Would you output all the lines below precisely as they stand, leaving each picture out?

(Beginning of The data)

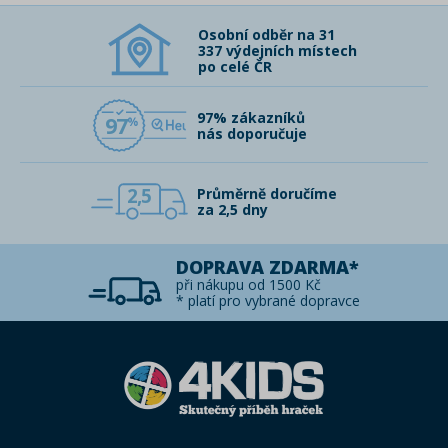
Osobní odběr na 31
337 výdejních místech
po celé ČR
97% zákazníků
97
nás doporučuje
2,5
Průměrně doručíme
za 2,5 dny
DOPRAVA ZDARMA*
při nákupu od 1500 Kč
* platí pro vybrané dopravce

(End of The data)

Solved problem:
Osobní odběr na 31
337 výdejních místech
po celé ČR
97% zákazníků
97
nás doporučuje
2,5
Průměrně doručíme
za 2,5 dny
DOPRAVA ZDARMA*
při nákupu od 1500 Kč
* platí pro vybrané dopravce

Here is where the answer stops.